A craving is not your body betraying you.
A craving is often your body trying to guide you back into balance.
Sometimes you are not hungry for food at all.
You are hungry for rest. For softness. For safety. For relief.
The moment you stop fighting the craving and start listening beneath it, your body begins to relax.
“A relaxed body always makes wiser choices than a body that feels attacked.”
What's remarkable is that most cravings have very little to do with food itself. Research into interoception (the body's ability to sense its own internal state) shows that what we experience as a craving is often a signal from a much deeper layer: the nervous system asking for regulation, the emotional body asking for comfort, or the physical body asking for something specific it needs to function. The food is almost never the real answer. It is the closest available translation.
The next time a craving arrives, try something unexpected before you reach for food.

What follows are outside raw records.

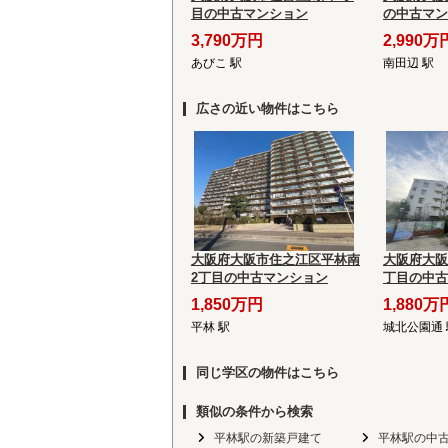
目の中古マンション
の中古マン
3,790万円
2,990万
あびこ 駅
南田辺 駅
広さの近い物件はこちら
大阪府大阪市住之江区平林南
大阪府大阪
2丁目の中古マンション
丁目の中古
1,850万円
1,880万
平林 駅
城北公園通 
同じ学区の物件はこちら
類似の条件から検索
平林駅の新築戸建て
平林駅の中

Pause for ten seconds and ask: where do I feel this in my body? Is it a tightness in the chest? A restlessness in the hands? A hollowness in the stomach that isn't quite hunger? The location itself often tells you far more than the craving label ever could. The body is very specific. We are the ones who flatten it into 'I just want chocolate.'
In the Body Intelligence Framework, cravings are not problems to be solved: they are data points to be read. Once you learn the language, you stop white-knuckling your way past urges, and start getting genuinely curious about what they're pointing to. That shift alone changes everything.
Before your next craving: sit with it for 90 seconds. Notice where it lives in the body. Ask it what it actually needs. You may be surprised by the answer.
Your body is not broken. It is speaking, often more clearly than we realise. The Body Intelligence Framework is built around exactly this: learning to hear what your body is already saying, and trusting it more each day.